Work request 1:
Answer these questions from the passage on COUNTIF:
(a) How many decimal digits of precision can Excel handle in a number?
(b) If the Sheet1!A5 value had been typed in, what would Excel have converted it to?
(c) During function evaluation, how are COUNTIF's 2nd arguments always treated?
Work request 2:
Extract the part of the passage on COUNTIF from "Welcome to the" to "it to 12450903093004000.".
START Exercise passage
Sheet 1 Sheet 2 Formula
A1 *12450903093004001 12450903093004001 =COUNTIF([Sheet 1]$A$1:$A8,A1)
A2 12450903093004001 12450903093004002 =COUNTIF([Sheet 1]$A$1:$A8,A2)
A3 12450903093004001
A4 *12450903093004001
A5 *12450903093004002
A6 *12450903093004002
A7 *12450903093004002
A8 *12450903093004002

....

Welcome to the wonderful world of COUNTIF's (and SUMIF's) criterion
2nd argument. While online Help doesn't say so explicitly, using
different criteria demonstrates empirically that COUNTIF's 2nd
arguments are ALWAYS treated as TEXT STRINGS during function
evaluation, BUT those text strings can be criteria matching numbers.
This is the underlying cause of your users' trouble with it.

The values in Sheet1 above are 17 decimal digits long. Excel can only
represent these as TEXT STRINGS since Excel can handle numbers with no
more than 15 decimal digits of precision. For example, had the Sheet1!
A5 value above been typed in rather than loaded from a CSV file, Excel
would have converted it to 12450903093004000.

So I'm going to take your data above at face value, meaning I'm
stipulating that your Sheet1 and Sheet2 data are actually text.

The problem with COUNTIF is that it treats the text criteria

12450903093004001

as the NUMERIC comparison criterion

=12450903093004000

That is, it converts the text value 12450903093004001 to a numeric
value, which automatically causes Excel to lose the final digit (by
which I mean it's changed to zero). This is specifically a problem
with your COUNTIF criteria.
END Exercise passage
START Given information
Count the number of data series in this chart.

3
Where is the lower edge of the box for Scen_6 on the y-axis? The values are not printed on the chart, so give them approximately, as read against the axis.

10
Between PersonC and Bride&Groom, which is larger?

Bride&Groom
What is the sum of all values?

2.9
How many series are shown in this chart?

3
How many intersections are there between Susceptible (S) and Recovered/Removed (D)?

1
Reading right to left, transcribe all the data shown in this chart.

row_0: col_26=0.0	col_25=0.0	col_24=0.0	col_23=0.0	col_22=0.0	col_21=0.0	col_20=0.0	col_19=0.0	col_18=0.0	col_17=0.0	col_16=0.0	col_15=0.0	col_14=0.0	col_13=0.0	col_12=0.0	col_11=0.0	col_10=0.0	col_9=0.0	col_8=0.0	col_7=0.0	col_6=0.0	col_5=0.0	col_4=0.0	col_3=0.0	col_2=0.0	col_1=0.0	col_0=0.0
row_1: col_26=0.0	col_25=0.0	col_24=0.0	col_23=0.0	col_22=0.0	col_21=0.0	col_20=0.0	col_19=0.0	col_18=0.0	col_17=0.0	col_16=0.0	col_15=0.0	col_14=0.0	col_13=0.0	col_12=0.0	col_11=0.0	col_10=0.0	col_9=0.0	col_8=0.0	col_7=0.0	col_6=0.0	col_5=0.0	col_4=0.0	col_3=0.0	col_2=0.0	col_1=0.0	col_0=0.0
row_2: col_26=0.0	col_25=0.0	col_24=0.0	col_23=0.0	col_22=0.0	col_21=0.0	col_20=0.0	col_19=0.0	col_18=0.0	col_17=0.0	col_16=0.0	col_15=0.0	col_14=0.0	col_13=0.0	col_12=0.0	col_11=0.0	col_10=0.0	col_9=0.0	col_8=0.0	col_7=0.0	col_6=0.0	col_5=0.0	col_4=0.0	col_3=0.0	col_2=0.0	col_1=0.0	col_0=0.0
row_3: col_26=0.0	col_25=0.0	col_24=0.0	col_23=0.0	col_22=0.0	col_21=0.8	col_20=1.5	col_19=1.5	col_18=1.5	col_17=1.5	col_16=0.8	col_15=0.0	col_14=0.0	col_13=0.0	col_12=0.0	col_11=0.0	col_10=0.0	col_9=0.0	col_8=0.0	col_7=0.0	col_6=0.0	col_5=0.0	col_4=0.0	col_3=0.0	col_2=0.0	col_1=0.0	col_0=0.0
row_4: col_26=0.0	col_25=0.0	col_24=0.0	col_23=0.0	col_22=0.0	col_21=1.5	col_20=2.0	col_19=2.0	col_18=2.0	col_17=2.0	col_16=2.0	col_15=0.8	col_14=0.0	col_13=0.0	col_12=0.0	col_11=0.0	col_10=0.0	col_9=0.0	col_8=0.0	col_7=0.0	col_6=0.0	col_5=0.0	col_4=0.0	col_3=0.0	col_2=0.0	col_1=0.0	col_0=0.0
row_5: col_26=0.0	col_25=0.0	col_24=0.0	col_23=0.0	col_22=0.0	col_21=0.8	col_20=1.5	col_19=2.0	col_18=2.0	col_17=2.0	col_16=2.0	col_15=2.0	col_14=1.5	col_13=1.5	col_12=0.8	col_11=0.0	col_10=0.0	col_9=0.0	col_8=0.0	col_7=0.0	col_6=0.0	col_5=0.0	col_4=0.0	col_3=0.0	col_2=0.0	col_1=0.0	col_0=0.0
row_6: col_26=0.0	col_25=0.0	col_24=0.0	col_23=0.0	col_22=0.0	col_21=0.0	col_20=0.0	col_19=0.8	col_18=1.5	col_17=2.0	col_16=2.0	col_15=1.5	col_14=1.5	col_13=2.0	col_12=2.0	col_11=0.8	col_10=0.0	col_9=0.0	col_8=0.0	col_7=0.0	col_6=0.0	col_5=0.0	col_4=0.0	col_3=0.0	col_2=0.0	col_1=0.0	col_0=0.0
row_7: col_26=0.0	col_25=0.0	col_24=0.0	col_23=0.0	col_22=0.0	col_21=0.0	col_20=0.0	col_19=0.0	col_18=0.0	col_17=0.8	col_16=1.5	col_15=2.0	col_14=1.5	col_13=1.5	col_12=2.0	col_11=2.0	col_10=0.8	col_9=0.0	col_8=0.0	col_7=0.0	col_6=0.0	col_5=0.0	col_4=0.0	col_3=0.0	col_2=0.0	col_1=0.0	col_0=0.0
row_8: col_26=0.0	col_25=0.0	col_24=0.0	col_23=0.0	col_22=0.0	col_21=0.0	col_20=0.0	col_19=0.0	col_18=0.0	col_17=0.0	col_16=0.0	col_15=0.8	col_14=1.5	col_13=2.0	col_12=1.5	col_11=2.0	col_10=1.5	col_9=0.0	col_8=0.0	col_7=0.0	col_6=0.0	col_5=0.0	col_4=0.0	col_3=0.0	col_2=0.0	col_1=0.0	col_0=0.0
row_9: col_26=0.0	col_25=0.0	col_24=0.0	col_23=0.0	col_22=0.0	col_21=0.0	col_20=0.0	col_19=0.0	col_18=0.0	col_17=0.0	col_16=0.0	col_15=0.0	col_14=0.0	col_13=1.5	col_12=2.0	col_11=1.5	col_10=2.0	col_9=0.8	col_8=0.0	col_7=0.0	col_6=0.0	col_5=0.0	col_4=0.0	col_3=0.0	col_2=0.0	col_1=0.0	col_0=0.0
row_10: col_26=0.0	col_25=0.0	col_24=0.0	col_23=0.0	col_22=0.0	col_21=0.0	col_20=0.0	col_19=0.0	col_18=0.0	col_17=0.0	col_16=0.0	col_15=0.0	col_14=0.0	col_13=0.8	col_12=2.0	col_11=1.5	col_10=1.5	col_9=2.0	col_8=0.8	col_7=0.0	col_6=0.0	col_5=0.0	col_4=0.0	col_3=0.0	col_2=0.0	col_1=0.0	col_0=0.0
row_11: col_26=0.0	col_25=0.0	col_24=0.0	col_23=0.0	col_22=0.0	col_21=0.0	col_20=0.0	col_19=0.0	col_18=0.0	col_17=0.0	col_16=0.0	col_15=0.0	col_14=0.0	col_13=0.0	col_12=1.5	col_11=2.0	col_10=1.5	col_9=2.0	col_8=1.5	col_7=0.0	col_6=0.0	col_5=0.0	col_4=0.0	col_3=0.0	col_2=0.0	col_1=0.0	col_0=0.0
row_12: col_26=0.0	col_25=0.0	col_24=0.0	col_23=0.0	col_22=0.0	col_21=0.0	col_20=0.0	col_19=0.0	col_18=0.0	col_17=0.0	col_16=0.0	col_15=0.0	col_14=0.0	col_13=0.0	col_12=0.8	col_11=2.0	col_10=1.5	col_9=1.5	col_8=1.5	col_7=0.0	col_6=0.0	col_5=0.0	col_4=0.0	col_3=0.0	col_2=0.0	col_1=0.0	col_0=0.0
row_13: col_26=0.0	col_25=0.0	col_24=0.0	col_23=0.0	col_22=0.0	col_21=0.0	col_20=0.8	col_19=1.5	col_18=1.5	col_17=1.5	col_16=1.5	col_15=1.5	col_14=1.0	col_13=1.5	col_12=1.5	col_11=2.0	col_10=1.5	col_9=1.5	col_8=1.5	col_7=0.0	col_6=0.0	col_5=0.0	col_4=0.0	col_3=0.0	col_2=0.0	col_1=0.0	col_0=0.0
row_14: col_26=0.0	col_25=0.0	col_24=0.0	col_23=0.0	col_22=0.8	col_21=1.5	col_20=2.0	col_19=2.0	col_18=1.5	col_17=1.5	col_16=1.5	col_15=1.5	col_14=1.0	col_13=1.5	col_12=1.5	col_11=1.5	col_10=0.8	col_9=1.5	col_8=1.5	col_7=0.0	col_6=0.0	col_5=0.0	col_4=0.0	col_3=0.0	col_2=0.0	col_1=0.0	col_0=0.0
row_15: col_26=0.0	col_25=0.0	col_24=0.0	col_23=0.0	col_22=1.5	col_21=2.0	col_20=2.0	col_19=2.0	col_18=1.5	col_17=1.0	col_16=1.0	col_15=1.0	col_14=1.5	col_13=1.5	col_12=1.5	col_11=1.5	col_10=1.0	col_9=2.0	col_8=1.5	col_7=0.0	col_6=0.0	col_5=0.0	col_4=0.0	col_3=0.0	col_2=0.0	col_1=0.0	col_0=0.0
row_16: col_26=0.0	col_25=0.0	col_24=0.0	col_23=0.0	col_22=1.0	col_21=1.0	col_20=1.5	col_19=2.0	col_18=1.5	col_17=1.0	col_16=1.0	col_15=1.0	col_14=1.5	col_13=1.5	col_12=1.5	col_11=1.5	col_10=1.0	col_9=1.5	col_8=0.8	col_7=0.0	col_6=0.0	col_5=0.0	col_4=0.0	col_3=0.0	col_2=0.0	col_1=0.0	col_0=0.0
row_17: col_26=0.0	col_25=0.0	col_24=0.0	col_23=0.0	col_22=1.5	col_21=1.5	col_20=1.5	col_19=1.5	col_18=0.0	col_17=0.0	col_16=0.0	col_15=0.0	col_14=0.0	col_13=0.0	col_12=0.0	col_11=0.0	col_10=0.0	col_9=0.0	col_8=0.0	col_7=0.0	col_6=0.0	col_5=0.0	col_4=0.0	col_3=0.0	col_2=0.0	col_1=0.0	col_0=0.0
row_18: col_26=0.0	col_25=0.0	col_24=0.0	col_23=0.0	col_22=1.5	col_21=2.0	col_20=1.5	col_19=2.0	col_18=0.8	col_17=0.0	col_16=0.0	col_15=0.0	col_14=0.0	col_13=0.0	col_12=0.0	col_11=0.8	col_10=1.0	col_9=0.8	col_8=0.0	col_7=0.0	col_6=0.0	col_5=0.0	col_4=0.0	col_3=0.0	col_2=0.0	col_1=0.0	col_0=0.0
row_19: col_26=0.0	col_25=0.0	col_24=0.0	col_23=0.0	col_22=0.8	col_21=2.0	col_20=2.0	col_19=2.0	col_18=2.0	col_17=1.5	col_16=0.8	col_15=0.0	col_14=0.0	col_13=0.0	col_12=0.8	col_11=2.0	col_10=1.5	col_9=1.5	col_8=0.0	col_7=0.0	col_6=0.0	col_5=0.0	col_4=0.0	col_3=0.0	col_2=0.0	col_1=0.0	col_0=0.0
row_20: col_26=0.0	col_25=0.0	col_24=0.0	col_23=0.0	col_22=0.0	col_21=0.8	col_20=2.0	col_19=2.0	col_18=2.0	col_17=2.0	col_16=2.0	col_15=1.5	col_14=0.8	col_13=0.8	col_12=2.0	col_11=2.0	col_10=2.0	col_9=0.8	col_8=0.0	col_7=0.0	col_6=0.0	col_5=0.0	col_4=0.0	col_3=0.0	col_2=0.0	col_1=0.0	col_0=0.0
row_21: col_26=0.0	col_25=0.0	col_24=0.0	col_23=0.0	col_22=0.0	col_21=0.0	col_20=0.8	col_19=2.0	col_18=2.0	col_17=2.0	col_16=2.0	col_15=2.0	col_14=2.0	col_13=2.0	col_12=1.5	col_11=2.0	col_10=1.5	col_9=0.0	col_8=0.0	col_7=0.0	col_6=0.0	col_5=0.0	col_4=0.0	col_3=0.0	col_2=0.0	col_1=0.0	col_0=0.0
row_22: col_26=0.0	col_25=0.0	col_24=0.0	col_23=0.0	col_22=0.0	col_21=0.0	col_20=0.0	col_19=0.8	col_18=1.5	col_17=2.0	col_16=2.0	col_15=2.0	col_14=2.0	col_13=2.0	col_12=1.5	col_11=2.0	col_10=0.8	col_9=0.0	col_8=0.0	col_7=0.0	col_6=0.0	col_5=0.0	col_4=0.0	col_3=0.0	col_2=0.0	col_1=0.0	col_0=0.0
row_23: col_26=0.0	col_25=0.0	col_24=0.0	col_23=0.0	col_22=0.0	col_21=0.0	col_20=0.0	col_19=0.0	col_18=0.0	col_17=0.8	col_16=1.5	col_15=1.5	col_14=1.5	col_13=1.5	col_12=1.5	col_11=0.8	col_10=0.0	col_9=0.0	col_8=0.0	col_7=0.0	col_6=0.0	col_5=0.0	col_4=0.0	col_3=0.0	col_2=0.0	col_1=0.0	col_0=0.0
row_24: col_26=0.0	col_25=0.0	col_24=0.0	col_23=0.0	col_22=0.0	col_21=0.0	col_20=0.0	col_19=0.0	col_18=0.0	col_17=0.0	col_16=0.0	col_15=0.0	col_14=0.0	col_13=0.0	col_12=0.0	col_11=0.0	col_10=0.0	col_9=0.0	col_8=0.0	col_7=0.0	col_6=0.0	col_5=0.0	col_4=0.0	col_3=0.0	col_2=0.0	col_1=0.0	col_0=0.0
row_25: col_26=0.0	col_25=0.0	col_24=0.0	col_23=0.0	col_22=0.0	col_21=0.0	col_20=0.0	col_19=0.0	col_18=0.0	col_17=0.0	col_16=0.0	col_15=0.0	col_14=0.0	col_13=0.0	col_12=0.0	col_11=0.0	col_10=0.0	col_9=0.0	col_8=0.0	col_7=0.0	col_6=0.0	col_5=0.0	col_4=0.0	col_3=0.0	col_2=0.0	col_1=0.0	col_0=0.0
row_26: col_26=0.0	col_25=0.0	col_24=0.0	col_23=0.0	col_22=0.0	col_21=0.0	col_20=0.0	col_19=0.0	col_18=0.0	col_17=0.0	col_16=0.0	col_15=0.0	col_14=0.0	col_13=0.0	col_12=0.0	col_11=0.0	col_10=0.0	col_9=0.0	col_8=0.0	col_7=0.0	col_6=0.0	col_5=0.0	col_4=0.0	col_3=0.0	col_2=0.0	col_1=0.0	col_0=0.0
END Given information
Problem solution 1:
(a) No more than 15
(b) 12450903093004000
(c) As text strings

Problem solution 2:
Welcome to the wonderful world of COUNTIF's (and SUMIF's) criterion
2nd argument. While online Help doesn't say so explicitly, using
different criteria demonstrates empirically that COUNTIF's 2nd
arguments are ALWAYS treated as TEXT STRINGS during function
evaluation, BUT those text strings can be criteria matching numbers.
This is the underlying cause of your users' trouble with it.

The values in Sheet1 above are 17 decimal digits long. Excel can only
represent these as TEXT STRINGS since Excel can handle numbers with no
more than 15 decimal digits of precision. For example, had the Sheet1!
A5 value above been typed in rather than loaded from a CSV file, Excel
would have converted it to 12450903093004000.